**** Teks bacaan
Serangan bulan Agustus oleh Tentara Pembebasan Rohingya Arakan (ARSA)—
sebuah kelompok militan di negara bagian Rakhine di Myanmar—memicu sebuah respon
militer yang brutal yang menargetkan komunitas Muslim Rohingya yang telah lama dianiaya.
Serangan tersebut menyebabkan eksodus pengungsi besar-besaran, dengan setidaknya 655
ribu orang Rohingya melarikan diri ke Bangladesh. PBB menyebut operasi ini sebagai
pembersihan etnis seperti yang “ada di buku”. Pemerintah telah sangat membatasi bantuan
kemanusiaan ke daerah tersebut, dan niat baik internasional terhadap Aung San Suu Kyi—
Kanselir Myanmar dan peraih Nobel Perdamaian—telah berkurang. Pemerintahannya
mempertahankan sikap kerasnya terhadap Rohingya, dan menolak kesepakatan mengenai
masalah kemanusiaan. Dalam hal ini, ia mendapat dukungan dari masyarakat Myanmar yang
memegang teguh gagasan nasionalis dan umat Buddha anti-Rohingya yang disebarluaskan
melalui media pemerintah dan media sosial.
Tekanan dari Dewan Keamanan PBB sangat penting, dan pemerintah Barat bergerak
menuju sanksi yang ditargetkan, yang merupakan sinyal kunci bahwa tindakan semacam itu
tidak dapat dibiarkan tidak dihukum. Sayangnya, sanksi ini tidak mungkin memiliki dampak
positif yang signifikan terhadap kebijakan Myanmar. Fokusnya adalah hak para pengungsi
untuk kembali pulang secara sukarela, aman, dan bermartabat. Kenyataannya, bagaimanapun,
dan terlepas dari kesepakatan pemulangan Bangladesh/Myanmar pada akhir November, para
pengungsi tidak akan kembali kecuali jika Myanmar mengembalikan keamanan bagi semua
masyarakat, memberikan kebebasan bergerak, serta akses terhadap layanan dan hak lainnya.
********
**** Data untuk analisis
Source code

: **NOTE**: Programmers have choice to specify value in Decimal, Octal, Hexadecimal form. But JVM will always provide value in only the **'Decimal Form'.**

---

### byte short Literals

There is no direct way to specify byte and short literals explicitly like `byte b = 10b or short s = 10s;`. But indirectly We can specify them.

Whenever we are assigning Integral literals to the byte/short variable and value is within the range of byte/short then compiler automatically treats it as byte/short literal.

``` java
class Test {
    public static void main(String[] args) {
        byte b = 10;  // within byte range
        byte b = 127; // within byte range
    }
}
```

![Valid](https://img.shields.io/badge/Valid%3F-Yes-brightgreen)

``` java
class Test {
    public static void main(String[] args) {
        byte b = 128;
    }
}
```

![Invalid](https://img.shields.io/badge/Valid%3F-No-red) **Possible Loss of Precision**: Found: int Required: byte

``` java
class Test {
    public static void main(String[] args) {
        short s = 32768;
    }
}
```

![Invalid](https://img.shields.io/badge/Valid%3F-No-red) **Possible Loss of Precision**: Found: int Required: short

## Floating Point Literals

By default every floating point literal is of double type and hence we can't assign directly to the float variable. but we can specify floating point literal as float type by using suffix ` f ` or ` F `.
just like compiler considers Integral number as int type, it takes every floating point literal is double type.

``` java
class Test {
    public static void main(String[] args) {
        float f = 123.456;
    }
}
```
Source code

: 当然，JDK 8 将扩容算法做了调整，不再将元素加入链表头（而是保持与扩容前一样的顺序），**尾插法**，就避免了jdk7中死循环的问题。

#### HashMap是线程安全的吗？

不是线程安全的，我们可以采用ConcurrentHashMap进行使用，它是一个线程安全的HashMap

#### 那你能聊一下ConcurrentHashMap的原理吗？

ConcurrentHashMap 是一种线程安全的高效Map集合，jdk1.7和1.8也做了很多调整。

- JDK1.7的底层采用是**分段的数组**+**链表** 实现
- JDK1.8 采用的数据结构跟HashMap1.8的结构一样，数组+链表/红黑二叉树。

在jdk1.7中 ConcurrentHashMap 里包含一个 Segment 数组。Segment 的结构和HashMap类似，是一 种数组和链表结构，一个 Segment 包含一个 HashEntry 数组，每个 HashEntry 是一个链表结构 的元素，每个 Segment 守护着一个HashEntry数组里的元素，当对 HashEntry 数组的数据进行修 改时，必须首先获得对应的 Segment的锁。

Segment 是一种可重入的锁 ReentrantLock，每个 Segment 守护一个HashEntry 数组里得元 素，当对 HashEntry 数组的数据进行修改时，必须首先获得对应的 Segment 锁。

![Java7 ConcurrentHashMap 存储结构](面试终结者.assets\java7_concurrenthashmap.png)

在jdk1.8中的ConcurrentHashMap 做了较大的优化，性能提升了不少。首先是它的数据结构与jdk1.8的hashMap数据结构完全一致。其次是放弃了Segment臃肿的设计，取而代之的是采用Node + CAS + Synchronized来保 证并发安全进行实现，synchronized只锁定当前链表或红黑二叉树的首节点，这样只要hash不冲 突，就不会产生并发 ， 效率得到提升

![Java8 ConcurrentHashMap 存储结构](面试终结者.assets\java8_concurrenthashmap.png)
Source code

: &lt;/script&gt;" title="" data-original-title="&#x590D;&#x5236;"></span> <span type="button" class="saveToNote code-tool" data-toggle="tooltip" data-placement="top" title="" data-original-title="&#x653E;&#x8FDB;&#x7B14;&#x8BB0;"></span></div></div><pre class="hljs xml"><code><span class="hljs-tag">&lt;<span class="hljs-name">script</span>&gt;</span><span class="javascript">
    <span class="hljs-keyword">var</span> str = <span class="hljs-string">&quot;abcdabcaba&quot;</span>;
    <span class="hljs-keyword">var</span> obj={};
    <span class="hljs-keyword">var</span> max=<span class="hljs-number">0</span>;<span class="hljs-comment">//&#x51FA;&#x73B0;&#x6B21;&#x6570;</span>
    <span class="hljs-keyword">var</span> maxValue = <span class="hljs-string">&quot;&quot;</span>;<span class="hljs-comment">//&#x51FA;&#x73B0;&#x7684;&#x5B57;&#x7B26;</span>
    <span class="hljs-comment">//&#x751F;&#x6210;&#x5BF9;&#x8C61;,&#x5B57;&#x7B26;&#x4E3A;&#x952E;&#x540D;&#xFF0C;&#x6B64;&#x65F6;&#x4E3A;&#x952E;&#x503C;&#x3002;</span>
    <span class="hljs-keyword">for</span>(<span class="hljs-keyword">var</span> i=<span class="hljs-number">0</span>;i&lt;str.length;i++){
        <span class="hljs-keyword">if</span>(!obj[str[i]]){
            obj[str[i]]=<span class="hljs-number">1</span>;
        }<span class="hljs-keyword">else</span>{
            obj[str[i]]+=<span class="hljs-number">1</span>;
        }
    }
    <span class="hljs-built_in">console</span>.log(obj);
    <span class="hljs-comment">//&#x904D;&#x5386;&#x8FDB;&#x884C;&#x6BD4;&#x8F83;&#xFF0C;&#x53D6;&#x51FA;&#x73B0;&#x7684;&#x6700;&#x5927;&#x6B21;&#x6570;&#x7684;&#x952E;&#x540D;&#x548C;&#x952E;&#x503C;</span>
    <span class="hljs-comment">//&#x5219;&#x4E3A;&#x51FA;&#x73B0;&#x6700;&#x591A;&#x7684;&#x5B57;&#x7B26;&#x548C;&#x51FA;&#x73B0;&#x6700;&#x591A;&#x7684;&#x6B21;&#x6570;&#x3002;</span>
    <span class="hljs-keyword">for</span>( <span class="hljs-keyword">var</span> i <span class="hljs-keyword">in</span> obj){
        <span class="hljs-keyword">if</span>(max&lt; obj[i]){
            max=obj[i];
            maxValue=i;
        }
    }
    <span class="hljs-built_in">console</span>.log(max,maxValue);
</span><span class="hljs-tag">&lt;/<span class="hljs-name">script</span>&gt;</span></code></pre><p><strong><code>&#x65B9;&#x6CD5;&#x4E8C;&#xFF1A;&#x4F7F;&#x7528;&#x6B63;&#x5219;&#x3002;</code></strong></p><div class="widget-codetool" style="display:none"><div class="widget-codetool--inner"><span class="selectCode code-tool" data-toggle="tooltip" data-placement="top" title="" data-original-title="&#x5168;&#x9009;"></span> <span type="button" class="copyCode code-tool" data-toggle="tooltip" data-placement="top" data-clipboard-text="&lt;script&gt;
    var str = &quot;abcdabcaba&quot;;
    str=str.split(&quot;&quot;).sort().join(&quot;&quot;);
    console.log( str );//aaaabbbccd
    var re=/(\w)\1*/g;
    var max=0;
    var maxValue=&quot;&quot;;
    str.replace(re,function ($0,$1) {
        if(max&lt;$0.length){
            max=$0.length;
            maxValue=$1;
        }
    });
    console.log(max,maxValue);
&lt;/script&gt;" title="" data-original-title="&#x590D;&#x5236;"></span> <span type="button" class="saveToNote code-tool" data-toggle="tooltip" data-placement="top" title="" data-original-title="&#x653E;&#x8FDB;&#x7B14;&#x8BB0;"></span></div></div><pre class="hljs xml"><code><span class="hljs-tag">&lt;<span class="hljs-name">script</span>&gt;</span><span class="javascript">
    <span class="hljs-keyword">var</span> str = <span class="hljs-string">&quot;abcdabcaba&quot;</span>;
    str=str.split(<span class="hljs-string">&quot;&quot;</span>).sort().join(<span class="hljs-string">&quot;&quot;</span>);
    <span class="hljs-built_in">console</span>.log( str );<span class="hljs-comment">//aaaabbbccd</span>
********
Latihan:
Apakah setiap pernyataan di bawah ini sesuai dengan teks bacaan tentang krisis Rohingya? Jawab ya atau tidak untuk masing-masing, lalu kutip persis kata-kata teks yang menjadi penentunya.
1. Sedikitnya 655 ribu orang Rohingya mengungsi ke Bangladesh.
2. Sanksi dari pemerintah Barat diperkirakan akan banyak memperbaiki kebijakan Myanmar.
3. Pemerintah Myanmar membuka akses bantuan kemanusiaan seluas-luasnya ke daerah tersebut.

Jawaban:
1. Ya: "setidaknya 655 ribu orang Rohingya melarikan diri ke Bangladesh"
2. Tidak: "sanksi ini tidak mungkin memiliki dampak positif yang signifikan terhadap kebijakan Myanmar"
3. Tidak: "Pemerintah telah sangat membatasi bantuan kemanusiaan ke daerah tersebut"